Une actrice splendide (Radha Mitchell, excellente dans Pitch black et Man on fire), un titre-concept… Mélinda et Mélinda avait tout pour confirmer la frêle embellie de Woody Allen après Anything else. Hélas, à peine retapé, le réalisateur se replonge illico dans un radotage desséché des plus déprimants. Plus mauvaise caricature que le film-somme qu’il aimerait figurer, ce dernier opus attriste. Les acteurs, New York, le cinéma et la dramaturgie, tout passe au sani-broyeur d’un cinéaste devenu complètement gâteux. Contrairement à Altman dont le Company sonnait la pré-retraite de vieux renard fainéant nourris à la péloche, le filmage automatique d’Allen se fait strident, survolté, battant la cadence dans le vide. Comme un TOC de cinéma, un mauvais rhumatisme qui ne s’assume jamais comme tel.

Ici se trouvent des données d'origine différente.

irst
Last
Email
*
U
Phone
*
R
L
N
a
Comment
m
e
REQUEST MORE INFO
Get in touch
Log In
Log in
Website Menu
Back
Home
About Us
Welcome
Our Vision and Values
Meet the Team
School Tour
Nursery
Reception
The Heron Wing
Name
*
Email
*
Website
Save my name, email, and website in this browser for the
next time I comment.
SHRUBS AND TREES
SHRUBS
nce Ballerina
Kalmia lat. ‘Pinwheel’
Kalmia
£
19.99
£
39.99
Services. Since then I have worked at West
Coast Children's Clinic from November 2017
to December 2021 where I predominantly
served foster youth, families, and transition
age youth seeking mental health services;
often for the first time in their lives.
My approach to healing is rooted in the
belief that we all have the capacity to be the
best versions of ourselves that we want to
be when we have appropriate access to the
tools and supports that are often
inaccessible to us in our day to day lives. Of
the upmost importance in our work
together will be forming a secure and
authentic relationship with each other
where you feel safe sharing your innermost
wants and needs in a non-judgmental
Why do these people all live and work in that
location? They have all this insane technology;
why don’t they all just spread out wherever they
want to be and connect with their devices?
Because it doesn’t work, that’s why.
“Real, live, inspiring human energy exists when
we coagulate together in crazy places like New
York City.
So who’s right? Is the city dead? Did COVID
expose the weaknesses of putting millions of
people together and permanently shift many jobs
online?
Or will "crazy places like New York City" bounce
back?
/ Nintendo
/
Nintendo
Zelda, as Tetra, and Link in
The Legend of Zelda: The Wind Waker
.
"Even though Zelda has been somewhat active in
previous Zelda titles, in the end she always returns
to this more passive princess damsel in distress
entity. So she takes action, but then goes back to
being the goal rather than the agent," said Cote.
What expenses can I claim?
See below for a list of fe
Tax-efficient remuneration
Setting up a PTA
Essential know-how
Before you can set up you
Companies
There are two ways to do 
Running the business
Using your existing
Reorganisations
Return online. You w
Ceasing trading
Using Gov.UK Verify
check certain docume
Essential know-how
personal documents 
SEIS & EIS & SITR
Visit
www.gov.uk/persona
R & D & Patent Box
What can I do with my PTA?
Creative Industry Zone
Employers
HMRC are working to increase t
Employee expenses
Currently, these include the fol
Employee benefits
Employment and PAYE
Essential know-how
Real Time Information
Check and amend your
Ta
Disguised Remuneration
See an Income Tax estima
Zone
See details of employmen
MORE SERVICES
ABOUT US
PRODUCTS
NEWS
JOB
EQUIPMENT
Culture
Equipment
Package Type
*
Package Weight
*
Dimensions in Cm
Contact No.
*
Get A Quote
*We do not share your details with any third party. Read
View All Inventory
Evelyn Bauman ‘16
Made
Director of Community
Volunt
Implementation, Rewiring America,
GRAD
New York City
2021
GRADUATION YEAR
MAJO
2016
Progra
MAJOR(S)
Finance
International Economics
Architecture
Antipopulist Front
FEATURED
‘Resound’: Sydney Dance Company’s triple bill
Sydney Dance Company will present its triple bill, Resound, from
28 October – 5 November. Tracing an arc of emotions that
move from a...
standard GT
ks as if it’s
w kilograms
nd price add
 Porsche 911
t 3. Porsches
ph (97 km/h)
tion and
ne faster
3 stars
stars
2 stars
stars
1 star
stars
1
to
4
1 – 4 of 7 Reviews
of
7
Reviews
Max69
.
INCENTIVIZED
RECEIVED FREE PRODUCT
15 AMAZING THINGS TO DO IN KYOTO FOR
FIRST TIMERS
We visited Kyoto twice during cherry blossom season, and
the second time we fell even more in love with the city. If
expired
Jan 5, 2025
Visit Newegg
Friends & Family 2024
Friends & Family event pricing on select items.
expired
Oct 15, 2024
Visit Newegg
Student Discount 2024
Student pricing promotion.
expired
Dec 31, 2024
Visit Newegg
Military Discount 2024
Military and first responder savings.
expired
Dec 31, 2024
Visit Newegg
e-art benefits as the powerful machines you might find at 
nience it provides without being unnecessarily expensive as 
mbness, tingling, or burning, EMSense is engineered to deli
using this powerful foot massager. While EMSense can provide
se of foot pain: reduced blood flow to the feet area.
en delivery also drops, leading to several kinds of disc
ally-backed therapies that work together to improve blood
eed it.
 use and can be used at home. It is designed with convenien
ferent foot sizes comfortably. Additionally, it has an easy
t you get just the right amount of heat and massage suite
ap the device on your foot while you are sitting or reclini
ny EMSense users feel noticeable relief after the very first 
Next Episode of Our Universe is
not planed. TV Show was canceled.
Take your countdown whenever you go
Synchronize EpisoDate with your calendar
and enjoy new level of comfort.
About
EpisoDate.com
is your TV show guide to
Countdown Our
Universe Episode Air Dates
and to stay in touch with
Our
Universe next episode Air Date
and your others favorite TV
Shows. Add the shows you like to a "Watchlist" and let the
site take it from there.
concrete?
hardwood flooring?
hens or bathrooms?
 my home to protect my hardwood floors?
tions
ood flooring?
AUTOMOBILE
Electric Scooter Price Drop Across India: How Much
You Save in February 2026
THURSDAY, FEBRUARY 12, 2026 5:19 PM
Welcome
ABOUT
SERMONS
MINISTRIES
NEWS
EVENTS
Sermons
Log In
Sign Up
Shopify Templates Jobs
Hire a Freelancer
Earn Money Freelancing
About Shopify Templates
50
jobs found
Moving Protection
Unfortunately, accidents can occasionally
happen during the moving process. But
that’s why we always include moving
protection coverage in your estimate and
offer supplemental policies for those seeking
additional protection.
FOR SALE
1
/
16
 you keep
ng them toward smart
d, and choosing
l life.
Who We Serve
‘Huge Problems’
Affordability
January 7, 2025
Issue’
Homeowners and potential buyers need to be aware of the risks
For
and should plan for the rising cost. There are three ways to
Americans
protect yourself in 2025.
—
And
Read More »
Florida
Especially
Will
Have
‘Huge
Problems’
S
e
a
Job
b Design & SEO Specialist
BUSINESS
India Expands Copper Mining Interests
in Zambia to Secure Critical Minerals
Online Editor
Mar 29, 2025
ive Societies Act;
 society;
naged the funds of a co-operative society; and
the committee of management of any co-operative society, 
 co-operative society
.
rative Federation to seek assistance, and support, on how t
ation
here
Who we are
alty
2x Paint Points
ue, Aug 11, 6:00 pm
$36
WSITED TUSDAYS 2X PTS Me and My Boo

Et c’est tout le problème d’Allen depuis bientôt dix ans. Cette satanée vieillesse soit ignorée (Le Sortilège du scorpion de Jade où il se prenait encore pour un jeune homme), soit mal liftée (des plus jeunes jouant son rôle) conduit immanquablement à un fatras d’impasses pathétiques dont Mélinda et Mélinda constitue le point d’orgue. Dès l’entame, impossible de discerner la position d’Allen qui oscille constamment entre frime de monstre sacré et caricaturiste discount. C’est même deux Woody pour le prix d’un qu’on nous sert sur une table de brasserie chic d’où ressort deux facettes du cinéaste, deux neurones qui se disputent Mélinda et la fabriquent suivant des principes de café-théâtre. D’une tragédie pseudo Bergmanienne avec photo sombre, crise de couple et traumas en tout genre, on rallume la lumière pour la version rigolote : celui du Woody Allen des dernières années, qui gesticule derrière des acteurs vaguement ressemblants (après Brannagh et Sean Penn, place à Will Ferrer), qui ressasse les mêmes bons mots d’auteur devant une galerie de jeunes beautés (Chloé Sévigny, Amanda Peet) plus momifiantes que pimpantes.
Même Radha Mitchell et son rôle bi-goûts rejoindront le cimetière des égéries d’un film allénien, comptabilité rasante mais baromètre infaillible de l’état de santé du cinéaste. Car plus les actrices défilent et plus Allen meuble. Effet pervers de l’âge, il puise dans ses réserves, se construit des petits mausolées, autant de classiques rétrécis au lavage (Escrocs mais pas trop revenait sur le burlesque de ses débuts), comme de longs bégaiements filmiques. Au moins les plus ratés d’entre eux avaient un squelette. Mélinda et Mélinda, lui, n’est plus qu’une articulation avec des lambeaux de viande, un va et vien aussi cadencé qu’un peace-maker. Un film de plus, c’est déjà ça, mais plus que jamais, ça sent le sapin.